Product: JICO Morita wood stylus VN5x Kurogaki for Shure V15
Manufacturer: JICO - Japan
Price: US$ 120 + shipping - (Currency conversion)
Reviewer: Richard Varey - TNT New Zealand
Reviewed: February, 2020
In another first for me, I've been auditioning a carved wood cantilever stylus. And I should warn readers of an otherwise disposition that my review report is inspired by poetic sentiment.
Soon after my very satisfying experience with the JICO SAS Stylus 1 and the SETO-HORI cartridge, the company announced a new hand-made stylus upgrade for the Shure V15VxMR (and VN5xMR) cartridge. I was enthralled with the art and tradition of the hand-made SETO-HORI by JICO and so I was excited to try out this rather exotic product.
The VN5x Kurogaki has a Black Persimmon cantilever with a Conical tip. The recommended tracking force is 0.75-1.25 g, and the playing life is approximately 200+ hours. It's 100% custom designed by one of the long-serving craftsmen at JICO, Kotaro Morita. To celebrate his longtime contribution to the company's line of products, they named the range in his honor. The range is available for the Shure V15 Type III, V15 Type IV, V15/V, and V15VxMR, and the M44G/M44-760 cartridges.
Other pickup styli are made with a metal cantilever, which makes the Morita stylus unique. Black Persimmon, (aka Kurogaki in Japanese) refers to the Ebony genus Diospyros, and is used for paneling in traditional Korean and Japanese furniture. Diospyros kaki (Asian Persimmon, Japanese Persimmon) is the commercially most important Persimmon, and is native to Japan, China, and Korea. In North America, the lightly colored, fine-grained wood of D. virginiana is used to manufacture billiard cues and textile shuttles. Persimmon is also used to produce the shafts of some musical percussion mallets and drumsticks.
The slender hand-turned cantilever of the Morita is extremely fragile compared to other materials such as Aluminum, which is generally the material used for cantilevers. I have a (mild) fear of damaging any stylus. I've seen a few bent ones, and I can't recall ever actually breaking one, but in this case the idea of a handcrafted wooden cantilever seems almost too delicate for practical use. Yet, it works wonderfully.

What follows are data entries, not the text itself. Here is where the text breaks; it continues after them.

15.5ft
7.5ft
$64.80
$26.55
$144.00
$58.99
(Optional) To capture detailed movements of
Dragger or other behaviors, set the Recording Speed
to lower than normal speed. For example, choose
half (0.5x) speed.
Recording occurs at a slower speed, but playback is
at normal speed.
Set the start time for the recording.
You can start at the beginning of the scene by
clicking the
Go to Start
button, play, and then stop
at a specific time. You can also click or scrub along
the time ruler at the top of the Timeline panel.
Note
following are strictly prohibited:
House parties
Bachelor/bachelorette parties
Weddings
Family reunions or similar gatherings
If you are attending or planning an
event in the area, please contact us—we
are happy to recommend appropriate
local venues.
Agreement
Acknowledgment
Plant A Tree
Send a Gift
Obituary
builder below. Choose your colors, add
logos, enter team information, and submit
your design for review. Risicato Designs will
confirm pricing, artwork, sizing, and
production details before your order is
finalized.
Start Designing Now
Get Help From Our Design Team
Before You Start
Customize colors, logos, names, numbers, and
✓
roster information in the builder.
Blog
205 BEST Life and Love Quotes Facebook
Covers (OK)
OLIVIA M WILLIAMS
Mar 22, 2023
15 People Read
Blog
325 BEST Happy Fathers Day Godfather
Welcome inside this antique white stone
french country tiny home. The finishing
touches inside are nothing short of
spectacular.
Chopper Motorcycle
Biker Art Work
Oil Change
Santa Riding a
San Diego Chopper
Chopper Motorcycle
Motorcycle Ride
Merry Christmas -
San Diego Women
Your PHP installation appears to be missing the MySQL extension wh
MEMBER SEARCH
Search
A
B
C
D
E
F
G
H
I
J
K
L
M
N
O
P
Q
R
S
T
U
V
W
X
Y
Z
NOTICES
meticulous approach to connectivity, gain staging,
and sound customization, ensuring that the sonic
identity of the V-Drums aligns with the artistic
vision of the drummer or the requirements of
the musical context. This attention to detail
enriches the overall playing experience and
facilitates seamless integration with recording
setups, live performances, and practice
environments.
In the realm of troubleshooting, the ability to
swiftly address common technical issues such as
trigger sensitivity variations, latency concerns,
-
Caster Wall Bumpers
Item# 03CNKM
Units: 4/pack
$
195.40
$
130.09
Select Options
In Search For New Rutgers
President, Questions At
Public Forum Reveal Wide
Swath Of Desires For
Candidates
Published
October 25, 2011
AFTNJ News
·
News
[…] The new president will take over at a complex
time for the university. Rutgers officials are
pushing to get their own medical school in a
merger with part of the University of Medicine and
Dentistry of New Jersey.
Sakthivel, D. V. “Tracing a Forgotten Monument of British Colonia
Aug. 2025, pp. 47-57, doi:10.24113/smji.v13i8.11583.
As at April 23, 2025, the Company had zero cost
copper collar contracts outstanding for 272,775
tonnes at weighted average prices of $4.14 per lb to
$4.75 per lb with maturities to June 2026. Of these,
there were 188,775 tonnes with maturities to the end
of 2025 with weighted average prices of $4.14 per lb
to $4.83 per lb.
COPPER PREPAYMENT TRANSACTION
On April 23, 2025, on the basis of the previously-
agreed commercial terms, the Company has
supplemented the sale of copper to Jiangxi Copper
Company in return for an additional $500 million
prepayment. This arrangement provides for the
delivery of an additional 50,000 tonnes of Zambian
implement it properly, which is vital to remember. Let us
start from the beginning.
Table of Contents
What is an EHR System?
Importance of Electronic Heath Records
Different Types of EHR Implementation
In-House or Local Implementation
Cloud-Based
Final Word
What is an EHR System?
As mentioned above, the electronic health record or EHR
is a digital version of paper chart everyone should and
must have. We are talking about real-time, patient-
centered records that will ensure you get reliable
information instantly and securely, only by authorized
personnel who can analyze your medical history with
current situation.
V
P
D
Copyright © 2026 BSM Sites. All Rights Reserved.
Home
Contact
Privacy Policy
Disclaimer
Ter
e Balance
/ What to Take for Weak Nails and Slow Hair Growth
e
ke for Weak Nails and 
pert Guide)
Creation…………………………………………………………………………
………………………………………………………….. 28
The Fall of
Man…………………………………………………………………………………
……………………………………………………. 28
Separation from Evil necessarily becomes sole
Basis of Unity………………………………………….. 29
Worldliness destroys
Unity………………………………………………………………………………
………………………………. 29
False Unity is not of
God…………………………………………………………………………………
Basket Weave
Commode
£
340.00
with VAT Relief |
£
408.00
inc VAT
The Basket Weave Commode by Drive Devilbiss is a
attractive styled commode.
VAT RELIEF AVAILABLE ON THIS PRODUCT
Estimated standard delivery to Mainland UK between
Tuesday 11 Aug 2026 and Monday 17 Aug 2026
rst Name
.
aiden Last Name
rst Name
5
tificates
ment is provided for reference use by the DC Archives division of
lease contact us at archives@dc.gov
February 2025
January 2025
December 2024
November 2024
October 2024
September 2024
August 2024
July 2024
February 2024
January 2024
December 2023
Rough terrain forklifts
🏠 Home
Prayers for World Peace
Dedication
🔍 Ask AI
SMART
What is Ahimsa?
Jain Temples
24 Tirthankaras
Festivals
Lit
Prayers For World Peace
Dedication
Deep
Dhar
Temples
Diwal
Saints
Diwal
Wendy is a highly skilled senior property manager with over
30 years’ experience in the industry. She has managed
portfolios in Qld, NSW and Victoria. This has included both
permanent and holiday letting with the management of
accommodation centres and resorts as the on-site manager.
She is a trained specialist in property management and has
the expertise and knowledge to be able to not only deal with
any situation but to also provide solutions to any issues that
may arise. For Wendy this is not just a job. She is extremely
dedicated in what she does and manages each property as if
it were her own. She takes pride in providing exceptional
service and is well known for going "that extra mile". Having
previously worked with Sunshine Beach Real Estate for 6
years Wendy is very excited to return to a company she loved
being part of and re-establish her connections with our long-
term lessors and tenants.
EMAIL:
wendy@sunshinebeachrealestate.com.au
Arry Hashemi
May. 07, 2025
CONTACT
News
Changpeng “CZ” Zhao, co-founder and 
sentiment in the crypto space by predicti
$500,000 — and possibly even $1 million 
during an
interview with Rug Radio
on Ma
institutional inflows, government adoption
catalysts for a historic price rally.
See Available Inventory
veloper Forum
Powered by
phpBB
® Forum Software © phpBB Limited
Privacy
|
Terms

With such a low tracking force, I experienced some tricky tracking, and had to remove the anti-skate weight on my The Wand Plus tonearm. A mildly warped record was almost unplayable. I checked to find that the tracking force of the V15VxMR with the original stylus is a more familiar 1.5-1.75 g.
I also thought about the recommended lifespan of 200 hours compared with the typical 1,000 hours of a metal cantilever before needing re-tipping or replacement. Keeping records and stylus tip scrupulously clean prolongs the life. Wear manifests in a loss of detail and a dulling of dynamics. A worn stylus just doesn't sound right.
So, clearly the Morita is not an everyday workhouse product. The full story of the creation of this unusual stylus and the lineup of Kurogaki stylii can be found on the JICO website: https://www.jico-stylus.com/morita-kurogaki/ and https://www.jico-stylus.com/2019/11/morita-olympus/.
The sound quality is smooth, with clear and deep solid bass and full-bodied mid-range, with both a delicacy and weight that is tonally rich. It's quite different to what I've heard with metal cantilevers, and highly enjoyable. The "softer" charm of the sound quality is hard to resist. By softer, I mean more like a traditional musical instrument than the latest hi-tech machine. The tip profile isn't too forgiving of noisy discs, but with a clean record in great condition, the sound is superbly dynamic and engaging. It's especially captivating with stripped-down simple recordings with lots of soundstage ambiance.
There's a saying in English that a performance which lacks feeling and emotion, and is thus unrealistic and unnatural, is "wooden". I can't say that about the Morita Kurogaki. The wood may be grown in cold conditions, yet it's sonic performance is warmly welcoming. The Morita has a truly attractive force, summoning forth a living soundscape from its intimate mechanical interaction with the poly-vinyl chloride record surface.
I can't help thinking that just like a scarce fine single malt whisky (such as the Yamazaki brand), which may also have been crafted in Japan, the Morita Kurogaki is a very special transducer for those very special listening sessions. With masterly music impressed on a superior disc, and my full listening attention, this V15VxMR/Kurogaki combo invokes sheer musical magic. It seems to me that this stylus has been produced by Mr Morita as the artistic expression of his quiet craftsmanship and dedication. That is special in a world of mass mechanization and standardization.
This is indeed new to me. This is audiophile exotica.